In the previous section, we looked at turning images into tensors for machine learning, and in this section, we will look at turning the output values, the categories, into tensors for machine learning.

We will cover output classes, what it means to make a discrete prediction, the concept of one-hot encoding; and then we'll visualize what one-hot encoding looks like as an image, and then we'll recap with a data preparation cookbook, which you should use to be able to deal with all kinds of image data for machine learning.

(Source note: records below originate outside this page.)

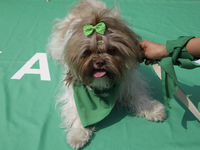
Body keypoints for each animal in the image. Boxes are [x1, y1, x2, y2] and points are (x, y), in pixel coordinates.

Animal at [47, 0, 166, 149]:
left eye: (111, 50)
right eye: (87, 52)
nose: (99, 61)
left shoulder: (129, 83)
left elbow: (138, 96)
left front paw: (152, 109)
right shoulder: (74, 93)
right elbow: (78, 111)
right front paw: (78, 133)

But for now, let's talk about output. When we're talking about digits, there's 0 through 9, so there's ten different classes, and not classes in the object-oriented sense, but classes in the label sense. Now, with these labels being from 0 to 9 as individual digits, the predictions we want to make need to be discrete. It won't do us any good to predict 1.5, there's no such digit character:

o to 9 predictions

So, for this, we're going to use a data transformation trick. This thing is called one-hot encoding, and it is where you take an array of label possibilities, in this case, the numbers 0 through 9, and turn them into a kind of bitmap, where each option is encoded as a column, and only one column is set to 1 (hence one-hot) for each given data sample:

One-hot encoding

Now, looking at both an input digit (here, 9), and the output bitmap, where you can see that the forth index has the ninth bit set, you can see that what we're doing in our data preparation here is having one image as an input and another image as an output. They just happen to be encoded as tensors (multidimensional arrays of floating point numbers):

Output bitmap

What we're going to be doing when we create a machine learning algorithm is have the computer learn or discover a function that transforms the one image (the digit nine) into another image (the bitmap with one bit set on the ninth column), and that is what we mean by machine learning. Remember that tensors are just multidimensional arrays, and that the x and y values are just pixels. We normalize these values, which means we get them from the range of zero to one so that they are useful in machine learning algorithms. The labels, or output classes, are just an array of values that we're going to map, and we're going to encode these with one-hot encoding, which again means only one is hot, or set to one.